A year ago today, the Orioles stood at the .500 crossroads one last time. They lost the next night's game and would plod through the rest of the season, dragging a losing record behind the entire way.

This year, with nearly a week remaining before their next Tampa Bay Devil Rays game, the Orioles have already stumbled into reality. Once again, they don't appear to have the pitching to compete, no matter how diluted the American League East is looking.

But it's not time to pile blame on the front office for all the pitching problems, no more than it's time to point a finger solely at the manager. While some are forming a line to criticize Sam Perlozzo's mismanagement, the numbers don't yet justify such fan fury.

It's the Orioles' starters who aren't doing their jobs, and they seem intent on bringing the team's bullpen down with them.

The conspiracy theorist in you might worry that they're exacting revenge for the many blown leads that were given up by last year's bullpen. Someone probably should investigate.

If it feels like a long time since an Orioles starter has pitched seven innings, that's because it has been. You have to go all the way to April 12 and Steve Trachsel's seven-inning outing. That means for nearly three weeks, Perlozzo has been forced to use the bullpen way more than he should.

The Orioles have played 17 games since a starter last pitched seven innings. For comparison, let's check out their division counterparts over that same stretch: The Toronto Blue Jays and the Boston Red Sox have had eight starters pitch at least seven innings; the Devil Rays have had six starters and even the struggling New York Yankees have had one pitcher make it through seven.

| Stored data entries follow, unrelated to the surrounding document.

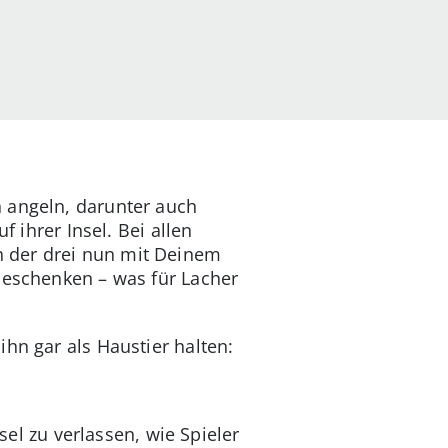
 angeln, darunter auch
f ihrer Insel. Bei allen
n der drei nun mit Deinem
Geschenken – was für Lacher
hn gar als Haustier halten:
sel zu verlassen, wie Spieler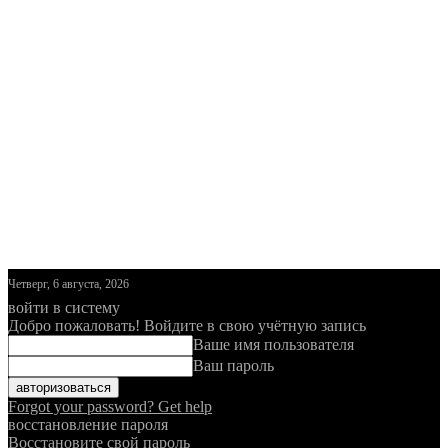
Четверг, 6 августа, 2026
войти в систему
Добро пожаловать! Войдите в свою учётную запись
Ваше имя пользователя
Ваш пароль
Forgot your password? Get help
восстановление пароля
Восстановите свой пароль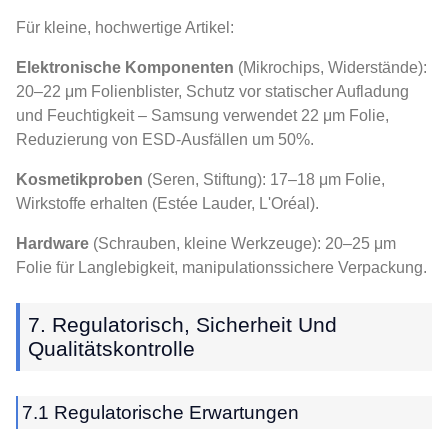
Für kleine, hochwertige Artikel:
Elektronische Komponenten
(Mikrochips, Widerstände):
20–22 μm Folienblister, Schutz vor statischer Aufladung
und Feuchtigkeit – Samsung verwendet 22 μm Folie,
Reduzierung von ESD-Ausfällen um 50%.
Kosmetikproben
(Seren, Stiftung): 17–18 μm Folie,
Wirkstoffe erhalten (Estée Lauder, L'Oréal).
Hardware
(Schrauben, kleine Werkzeuge): 20–25 μm
Folie für Langlebigkeit, manipulationssichere Verpackung.
7. Regulatorisch, Sicherheit Und
Qualitätskontrolle
7.1 Regulatorische Erwartungen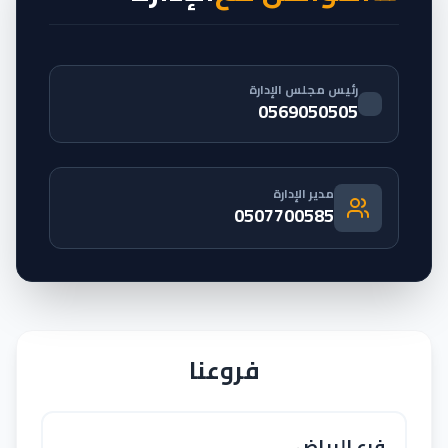
رئيس مجلس الإدارة
0569050505
مدير الإدارة
0507700585
فروعنا
فرع الرياض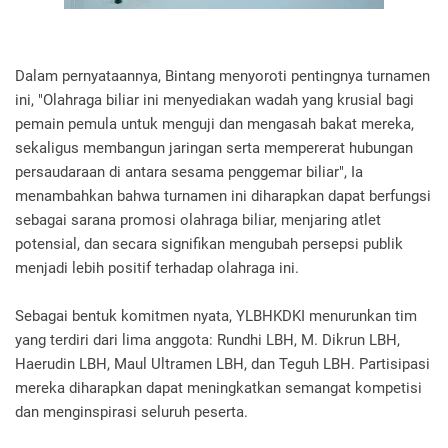
Dalam pernyataannya, Bintang menyoroti pentingnya turnamen
ini, "Olahraga biliar ini menyediakan wadah yang krusial bagi
pemain pemula untuk menguji dan mengasah bakat mereka,
sekaligus membangun jaringan serta mempererat hubungan
persaudaraan di antara sesama penggemar biliar", Ia
menambahkan bahwa turnamen ini diharapkan dapat berfungsi
sebagai sarana promosi olahraga biliar, menjaring atlet
potensial, dan secara signifikan mengubah persepsi publik
menjadi lebih positif terhadap olahraga ini.
Sebagai bentuk komitmen nyata, YLBHKDKI menurunkan tim
yang terdiri dari lima anggota: Rundhi LBH, M. Dikrun LBH,
Haerudin LBH, Maul Ultramen LBH, dan Teguh LBH. Partisipasi
mereka diharapkan dapat meningkatkan semangat kompetisi
dan menginspirasi seluruh peserta.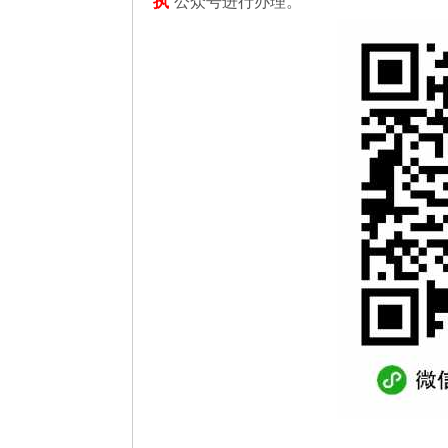
执
”公众号进行办理。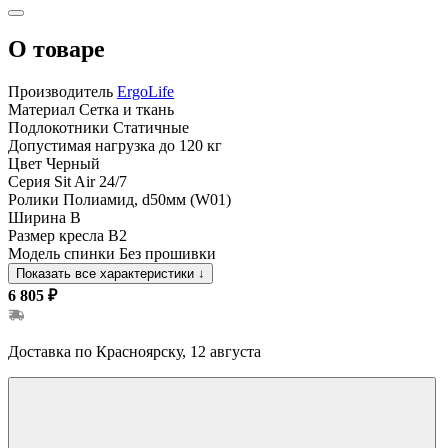
О товаре
Производитель
ErgoLife
Материал
Сетка и ткань
Подлокотники
Статичные
Допустимая нагрузка
до 120 кг
Цвет
Черный
Серия
Sit Air 24/7
Ролики
Полиамид, d50мм (W01)
Ширина
B
Размер кресла
B2
Модель спинки
Без прошивки
Показать все характеристики
↓
6 805 ₽
Доставка по Красноярску, 12 августа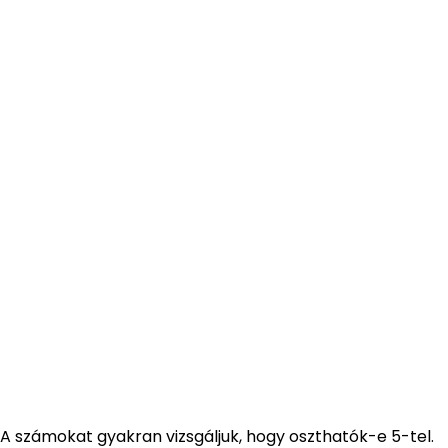
A számokat gyakran vizsgáljuk, hogy oszthatók-e 5-tel.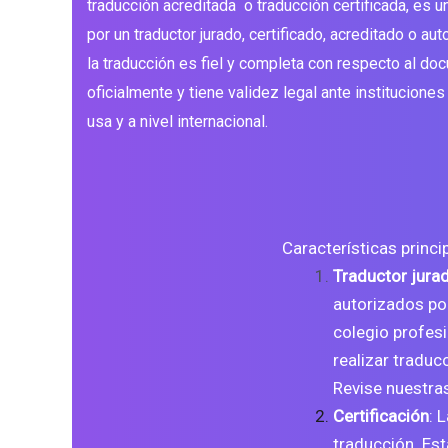
traducción acreditada o traducción certificada, es 
por un traductor jurado, certificado, acreditado o aut
la traducción es fiel y completa con respecto al doc
oficialmente y tiene validez legal ante institucion
usa y a nivel internacional.
Características princi
Traductor jura
autorizados por
colegio profesi
realizar traduc
Revise nuestra
Certificación
: 
traducción. Est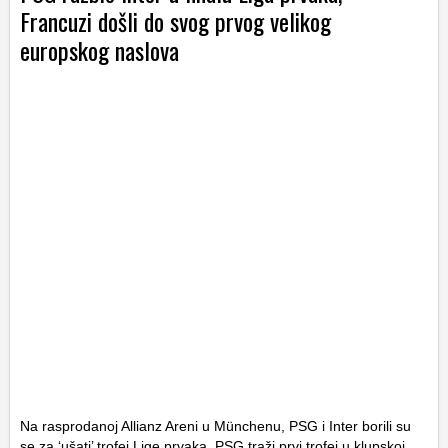
Francuzi došli do svog prvog velikog
europskog naslova
Na rasprodanoj Allianz Areni u Münchenu, PSG i Inter borili su
se za ‘ušati’ trofej Lige prvaka. PSG traži prvi trofej u klupskoj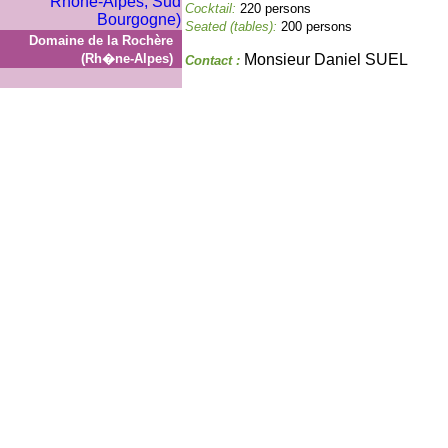
Cocktail:
220 persons
Seated (tables):
200 persons
Domaine de la Rochère
(Rh�ne-Alpes)
Monsieur Daniel SUEL
Contact :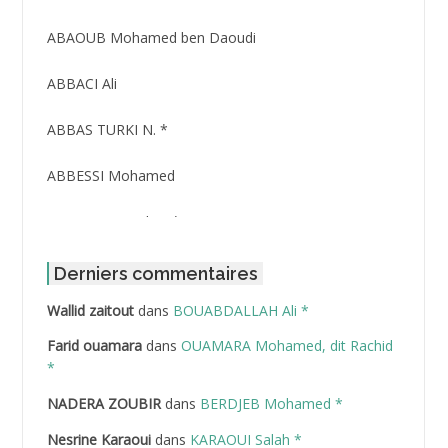
ABAOUB Mohamed ben Daoudi
ABBACI Ali
ABBAS TURKI N. *
ABBESSI Mohamed
ABBOUR Azzedine *
ABDAT Amar
Derniers commentaires
Wallid zaitout
dans
BOUABDALLAH Ali *
ABDEDDAIM Hamid
Farid ouamara
dans
OUAMARA Mohamed, dit Rachid
ABDELAZIZ Mohamed
*
NADERA ZOUBIR
dans
BERDJEB Mohamed *
ABDELHAFID Lakhdar
Nesrine Karaoui
dans
KARAOUI Salah *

In fact, over that stretch, the Blue Jays' starters averaged about 6 2/3 innings per outing. The Orioles have had just one pitcher make it that far - twice.

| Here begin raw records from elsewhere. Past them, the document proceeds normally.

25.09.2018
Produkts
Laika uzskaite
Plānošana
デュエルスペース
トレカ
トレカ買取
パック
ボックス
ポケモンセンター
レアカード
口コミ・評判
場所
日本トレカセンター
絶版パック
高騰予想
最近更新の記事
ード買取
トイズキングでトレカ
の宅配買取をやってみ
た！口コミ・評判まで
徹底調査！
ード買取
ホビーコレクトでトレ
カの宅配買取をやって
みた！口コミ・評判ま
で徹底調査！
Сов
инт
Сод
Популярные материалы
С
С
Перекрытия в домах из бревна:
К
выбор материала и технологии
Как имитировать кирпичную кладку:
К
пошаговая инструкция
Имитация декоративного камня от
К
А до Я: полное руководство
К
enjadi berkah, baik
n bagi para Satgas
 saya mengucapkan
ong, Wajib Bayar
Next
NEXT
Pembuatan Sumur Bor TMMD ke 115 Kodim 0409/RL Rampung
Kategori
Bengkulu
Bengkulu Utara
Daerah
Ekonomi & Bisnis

This year the Orioles' starters are averaging about 5 1/3 innings per start, which means the bullpen is suddenly responsible for pitching nearly half the ballgame on a nightly basis.

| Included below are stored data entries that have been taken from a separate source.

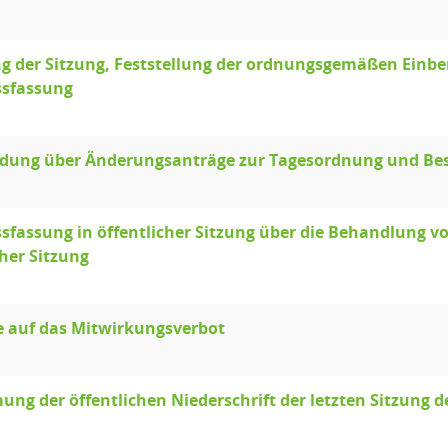
g der Sitzung, Feststellung der ordnungsgemäßen Einb
ssfassung
idung über Änderungsanträge zur Tagesordnung und Be
sfassung in öffentlicher Sitzung über die Behandlung 
cher Sitzung
e auf das Mitwirkungsverbot
ng der öffentlichen Niederschrift der letzten Sitzung d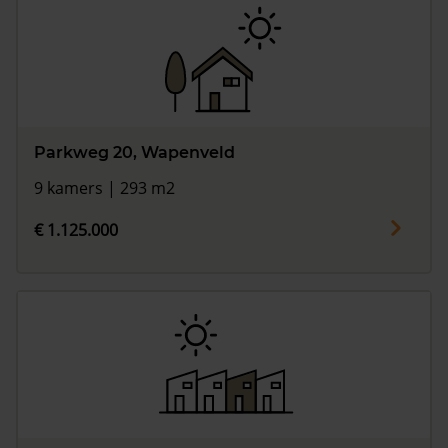
Parkweg 20, Wapenveld
9 kamers | 293 m2
€ 1.125.000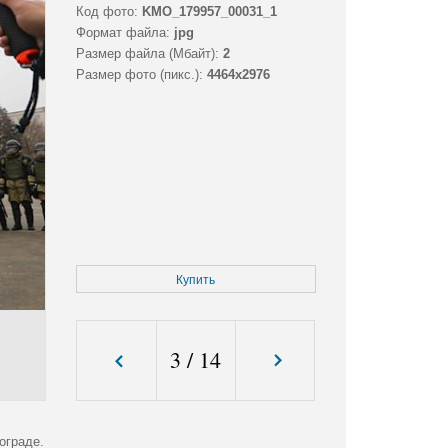
Код фото:
KMO_179957_00031_1
Формат файла:
jpg
Размер файла (Мбайт):
2
Размер фото (пикс.):
4464x2976
Купить
3
/
14
ограде.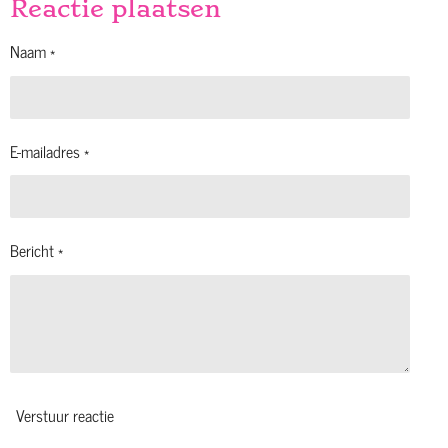
Reactie plaatsen
Naam *
E-mailadres *
Bericht *
Verstuur reactie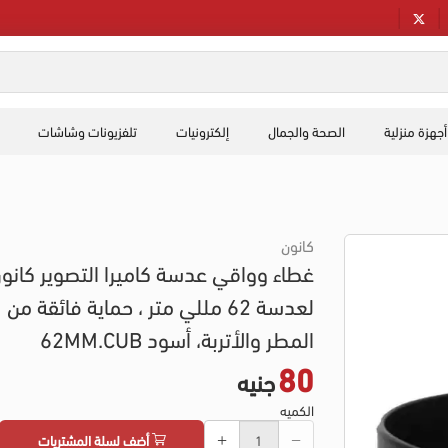
أجهزة منزلية
الصحة والجمال
إلكترونيات
تلفزيونات وشاشات
كانون
غطاء وواقي عدسة كاميرا التصوير كانو
لعدسة 62 مللي متر ، حماية فائقة من
المطر والأتربة، أسود 62MM.CUB
80
جنيه
الكميه
أضف لسلة المشتريات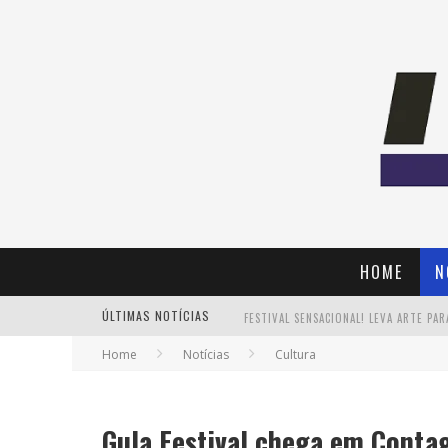
HOME
N
ÚLTIMAS NOTÍCIAS
Home
Notícias
Cultura
Gula Festival chega em Cont
PAIS: BOAS HISTÓRIAS E UM BRINDE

The frustration is starting to show. In a sport like baseball, you can't hide from the game's inherent connectedness, and it's dangerous to start down a path where starters blame the lack of run support, where relievers blame the starters and where fans blame the men in charge. The team put a lot of blind faith in its starting staff and the rewards have rivaled that of a losing scratch-off ticket.

"Somehow, they've just got to do it," Perlozzo told reporters in Detroit after Monday night's loss. "I don't know if you just keep harping and harping at them, I don't know if they start thinking about it too much or what. They've just got to trust their stuff and go ahead and throw the ball over the plate. Our bullpen just can't cover all those innings. We always end up an inning short."

The front office lured the best relievers available during the offseason. But we're talking about a handful of one-inning specialists, not guys who are expected to go two or three innings every night.

The Orioles are using an average of three relievers per game, so it's not really a surprise if the bullpen's arms appear to be tired.

For two years we've heard Perlozzo and pitching coach Leo Mazzone lament that their starters can't go deeper into games. It's not that either is completely married to stringent pitch counts; rather, their starters simply fade way too early. If they were opera singers, they'd be losing their voices when others are still clearing their throats.

You certainly can find instances in which Perlozzo could have better used his bullpen, but it's not like he has been dealt the best hand here. It's barely May and already it looks like some relievers have one arm hanging an inch lower than the other.

The front office signed the right guys to fill out the bullpen but put too much faith in the five guys charged with starting ballgames. The staff ace - the only reliable starter a season ago - has gotten off to a slow start. Of the American League's 14 Opening-Day starters, none has an ERA higher than Erik Bedard's 6.09.

And as a group, Orioles starters lead the league with 81 walks, far more than any other team's starters.

"You just can't have that and expect to win too many ballgames," Perlozzo said. "But I am confident with our pitching staff. I felt very good with our starters. They just have to turn it up a little bit and take us further into the game."

A year ago today, the Orioles were at their crossroads. This year's team better hope its turning point is still up ahead, because one month into the season, the Orioles' starting pitchers are taking the entire team down a dangerous path.